Exercise materials:
[Start of Attachment]
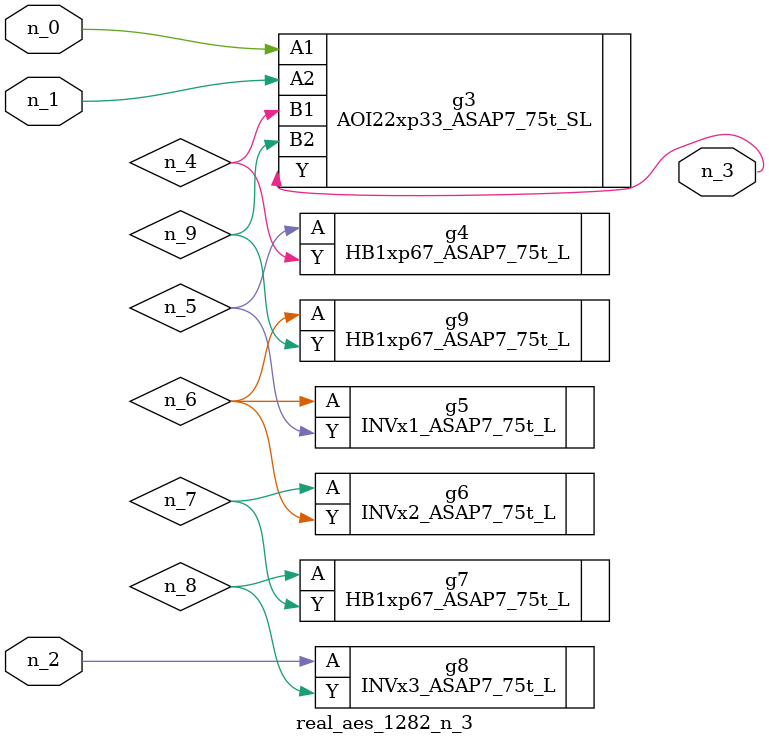
<source format=v>
module real_aes_1282_n_3 (n_0, n_2, n_1, n_3);
input n_0;
input n_2;
input n_1;
output n_3;
wire n_4;
wire n_5;
wire n_7;
wire n_9;
wire n_6;
wire n_8;
AOI22xp33_ASAP7_75t_SL g3 ( .A1(n_0), .A2(n_1), .B1(n_4), .B2(n_9), .Y(n_3) );
INVx3_ASAP7_75t_L g8 ( .A(n_2), .Y(n_8) );
HB1xp67_ASAP7_75t_L g4 ( .A(n_5), .Y(n_4) );
INVx1_ASAP7_75t_L g5 ( .A(n_6), .Y(n_5) );
HB1xp67_ASAP7_75t_L g9 ( .A(n_6), .Y(n_9) );
INVx2_ASAP7_75t_L g6 ( .A(n_7), .Y(n_6) );
HB1xp67_ASAP7_75t_L g7 ( .A(n_8), .Y(n_7) );
endmodule
</source>
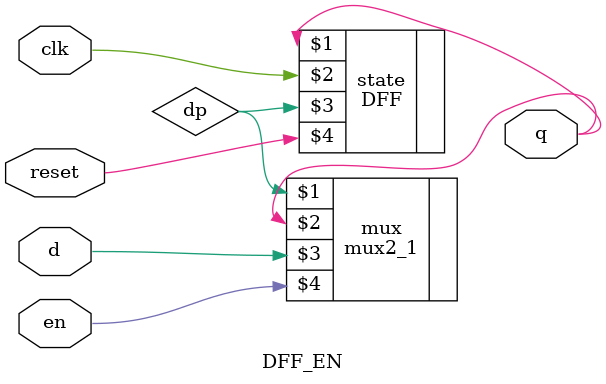
<source format=v>

module DFF_EN(q, clk, d, reset, en);

output wire q;
input  d, clk, reset, en;

wire dp;

mux2_1 mux(dp, q, d, en);
DFF state(q, clk, dp, reset);

endmodule
</source>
[End of Attachment]
From the first record to the last, copy everything exactly except the pictures.

<source format=v>
module real_aes_1282_n_3 (n_0, n_2, n_1, n_3);
input n_0;
input n_2;
input n_1;
output n_3;
wire n_4;
wire n_5;
wire n_7;
wire n_9;
wire n_6;
wire n_8;
AOI22xp33_ASAP7_75t_SL g3 ( .A1(n_0), .A2(n_1), .B1(n_4), .B2(n_9), .Y(n_3) );
INVx3_ASAP7_75t_L g8 ( .A(n_2), .Y(n_8) );
HB1xp67_ASAP7_75t_L g4 ( .A(n_5), .Y(n_4) );
INVx1_ASAP7_75t_L g5 ( .A(n_6), .Y(n_5) );
HB1xp67_ASAP7_75t_L g9 ( .A(n_6), .Y(n_9) );
INVx2_ASAP7_75t_L g6 ( .A(n_7), .Y(n_6) );
HB1xp67_ASAP7_75t_L g7 ( .A(n_8), .Y(n_7) );
endmodule
</source>
<source format=v>

module DFF_EN(q, clk, d, reset, en);

output wire q;
input  d, clk, reset, en;

wire dp;

mux2_1 mux(dp, q, d, en);
DFF state(q, clk, dp, reset);

endmodule
</source>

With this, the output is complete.